New York won't have much time to reflect on their mistakes as they gear up for a Saturday clash against a surging No. 2 Atlanta Dream — all while the Liberty remain without a clear-cut timeline for two-time WNBA MVP forward Breanna Stewart's return from injury.

"I think we have to play more physical in the beginning, and set the tone early," Jones told reporters ahead of the weekend's test.

New York does have some light at the end of the tunnel, as next week's potentially lopsided matchups against the No. 13 Connecticut Sun and No. 10 Washington Mystics follow Saturday's top-table meeting.

How to watch the New York Liberty this weekend

The No. 4 Liberty will aim to get back on track by hitting the road this weekend, taking on the No. 2 Dream in Atlanta at 2 PM ET on Saturday.

Live coverage of the clash will air on CBS.

Gotham FC Hunts 1st NWSL Win Since June in Weekend Matchup

Gotham FC attacker Esther looks up during a 2025 NWSL match.
Esther González and Gotham FC are hunting their first NWSL win in four matches this weekend. (Ira L. Black - Corbis/Getty Images)

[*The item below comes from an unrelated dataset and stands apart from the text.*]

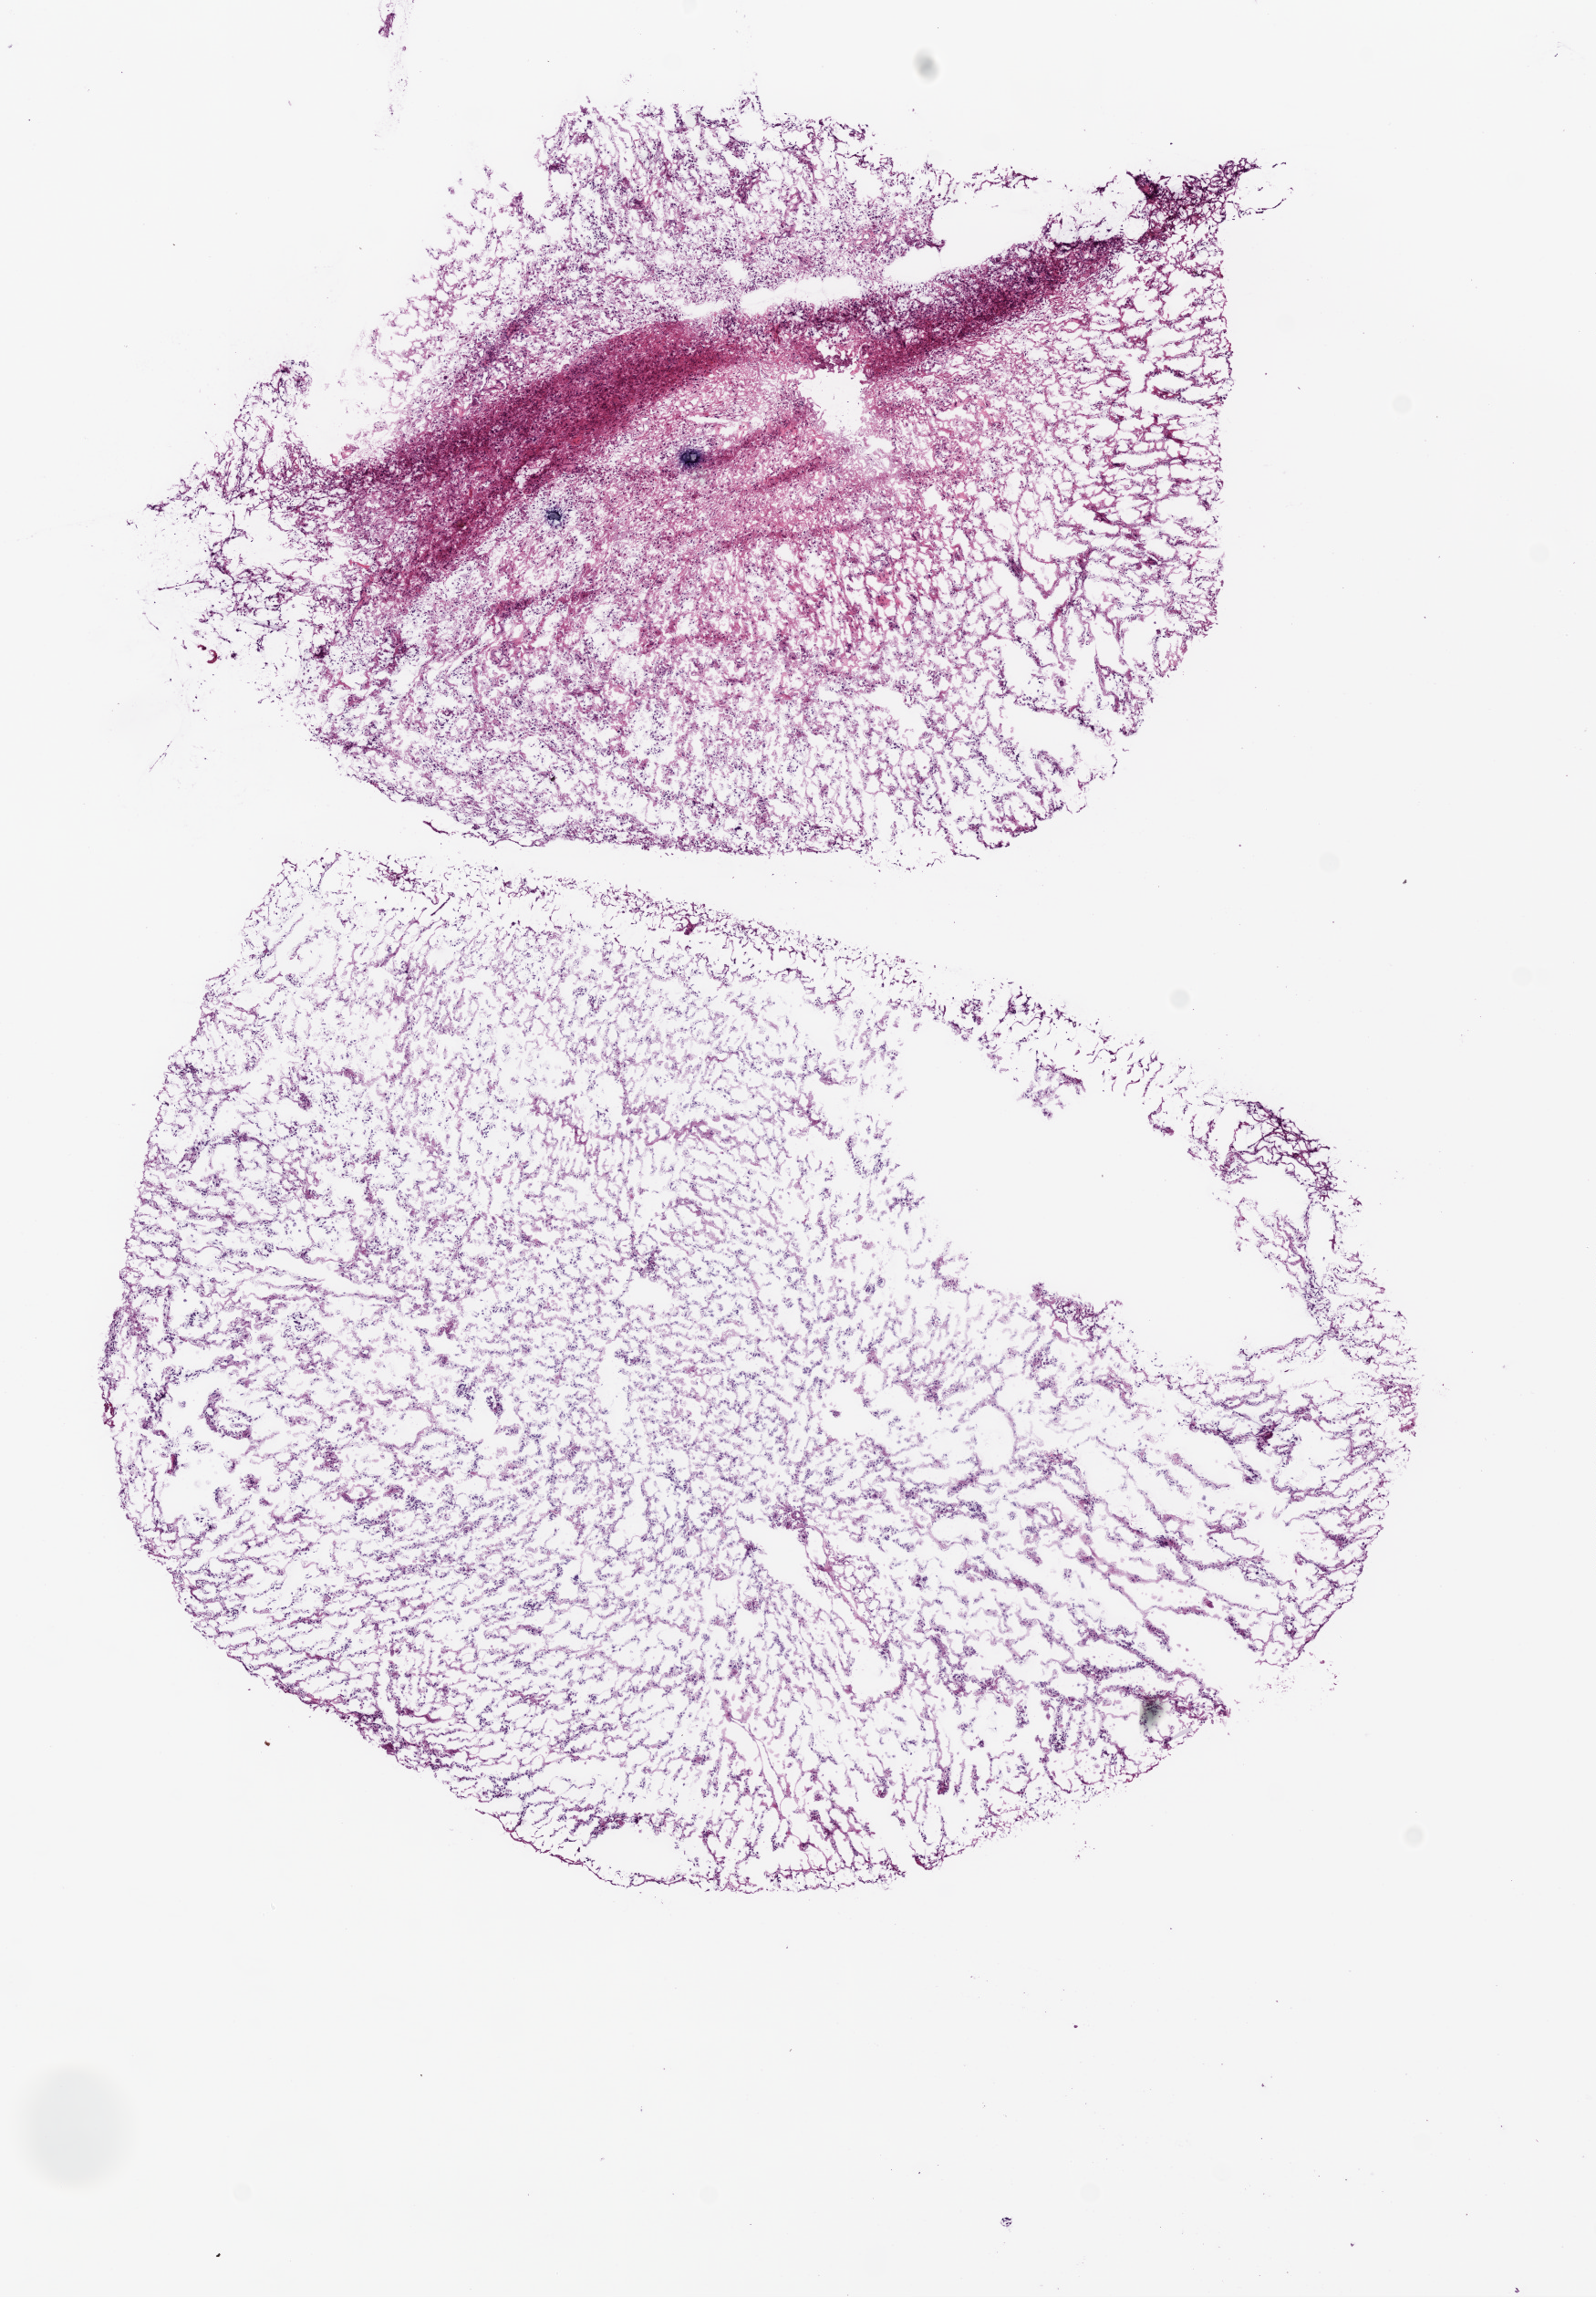
H&E-stained whole-slide image — whole scanned area (about 7.0 x 10.1 mm, from a 20x scan) shown as a low-resolution overview, frozen section, sample: primary tumour, brain. Male, age 23 years at initial diagnosis. Composition of this section per pathologist review: tumour cells 85%, tumour nuclei 80%, normal cells 10%, stromal cells 5%, necrosis 0%.
* histologic diagnosis: Glioblastoma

No. 8 Gotham FC's results disparity deepened this week, as the NJ/NY club claimed all three points off Liga MX side Monterrey in Wednesday's Concacaf W Champions Cup group-stage play after falling 2-1 to the No. 11 Houston Dash last Sunday — leaving the 2023 league champs without an NWSL win since late June.

Gotham has struggled in the league since returning from summer break, entering the match weekend with two draws in addition to Sunday's upset — fueled in part by veteran defender Emily Sonnett's own goal — under their belts this month.

"We try to always look at the glass half full instead of half empty," head coach Juan Carlos Amorós said after last weekend's loss. "Football sometimes throws you some difficult curves."

Now hitting the pitch on short rest, Gotham will aim to take advantage of the last-place Utah Royals on Saturday as they hunt a boost in the NWSL standings.

With just one regular-season win this year, the No. 14 Royals look ready for an offseason refresh after recently sending star forward Ally Sentnor to the No. 1 Kansas City Current.

"I think we're at 60%," Utah manager Jimmy Coenraets said earlier this week. "The 40% margin is getting people to be able to play 90 minutes in the way that we wanted to play."

How to watch Saturday's Gotham FC vs. Utah Royals FC match

No. 8 Gotham will kick off against the visiting No. 14 Utah Royals at 7:30 PM ET on Saturday.

Live coverage of the match will air on ION.